| To do |
Reproduce the data below line by line, keeping every word, number, and symbol as it appears.
---------- Extracted entries
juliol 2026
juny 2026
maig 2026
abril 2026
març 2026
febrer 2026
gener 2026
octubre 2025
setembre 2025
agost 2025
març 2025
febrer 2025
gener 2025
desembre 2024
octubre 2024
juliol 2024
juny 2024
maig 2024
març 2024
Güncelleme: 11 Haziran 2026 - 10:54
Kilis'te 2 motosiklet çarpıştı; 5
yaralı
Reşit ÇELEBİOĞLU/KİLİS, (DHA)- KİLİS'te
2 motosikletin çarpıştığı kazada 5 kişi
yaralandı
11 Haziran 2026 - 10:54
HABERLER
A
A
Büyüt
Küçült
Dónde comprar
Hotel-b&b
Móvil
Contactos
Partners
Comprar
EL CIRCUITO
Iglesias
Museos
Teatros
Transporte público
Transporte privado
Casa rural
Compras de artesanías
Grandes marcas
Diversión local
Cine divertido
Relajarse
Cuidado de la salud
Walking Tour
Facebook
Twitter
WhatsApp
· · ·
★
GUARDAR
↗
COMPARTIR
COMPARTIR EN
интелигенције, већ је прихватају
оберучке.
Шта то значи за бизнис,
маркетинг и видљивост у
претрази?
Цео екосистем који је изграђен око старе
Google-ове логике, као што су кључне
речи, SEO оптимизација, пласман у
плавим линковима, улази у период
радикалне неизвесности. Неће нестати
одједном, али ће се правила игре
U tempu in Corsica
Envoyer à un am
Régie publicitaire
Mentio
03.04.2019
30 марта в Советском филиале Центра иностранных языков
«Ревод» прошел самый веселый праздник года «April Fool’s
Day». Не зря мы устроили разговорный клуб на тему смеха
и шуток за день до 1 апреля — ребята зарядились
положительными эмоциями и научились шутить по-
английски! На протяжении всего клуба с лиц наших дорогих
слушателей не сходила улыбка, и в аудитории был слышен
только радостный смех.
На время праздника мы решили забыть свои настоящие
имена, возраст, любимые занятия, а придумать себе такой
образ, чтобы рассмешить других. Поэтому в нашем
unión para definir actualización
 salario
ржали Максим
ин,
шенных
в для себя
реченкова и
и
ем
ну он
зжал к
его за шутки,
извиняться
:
--------------------
| Written solution |
juliol 2026
juny 2026
maig 2026
abril 2026
març 2026
febrer 2026
gener 2026
octubre 2025
setembre 2025
agost 2025
març 2025
febrer 2025
gener 2025
desembre 2024
octubre 2024
juliol 2024
juny 2024
maig 2024
març 2024
Güncelleme: 11 Haziran 2026 - 10:54
Kilis'te 2 motosiklet çarpıştı; 5
yaralı
Reşit ÇELEBİOĞLU/KİLİS, (DHA)- KİLİS'te
2 motosikletin çarpıştığı kazada 5 kişi
yaralandı
11 Haziran 2026 - 10:54
HABERLER
A
A
Büyüt
Küçült
Dónde comprar
Hotel-b&b
Móvil
Contactos
Partners
Comprar
EL CIRCUITO
Iglesias
Museos
Teatros
Transporte público
Transporte privado
Casa rural
Compras de artesanías
Grandes marcas
Diversión local
Cine divertido
Relajarse
Cuidado de la salud
Walking Tour
Facebook
Twitter
WhatsApp
· · ·
★
GUARDAR
↗
COMPARTIR
COMPARTIR EN
интелигенције, већ је прихватају
оберучке.
Шта то значи за бизнис,
маркетинг и видљивост у
претрази?
Цео екосистем који је изграђен око старе
Google-ове логике, као што су кључне
речи, SEO оптимизација, пласман у
плавим линковима, улази у период
радикалне неизвесности. Неће нестати
одједном, али ће се правила игре
U tempu in Corsica
Envoyer à un am
Régie publicitaire
Mentio
03.04.2019
30 марта в Советском филиале Центра иностранных языков
«Ревод» прошел самый веселый праздник года «April Fool’s
Day». Не зря мы устроили разговорный клуб на тему смеха
и шуток за день до 1 апреля — ребята зарядились
положительными эмоциями и научились шутить по-
английски! На протяжении всего клуба с лиц наших дорогих
слушателей не сходила улыбка, и в аудитории был слышен
только радостный смех.
На время праздника мы решили забыть свои настоящие
имена, возраст, любимые занятия, а придумать себе такой
образ, чтобы рассмешить других. Поэтому в нашем
unión para definir actualización
 salario
ржали Максим
ин,
шенных
в для себя
реченкова и
и
ем
ну он
зжал к
его за шутки,
извиняться
:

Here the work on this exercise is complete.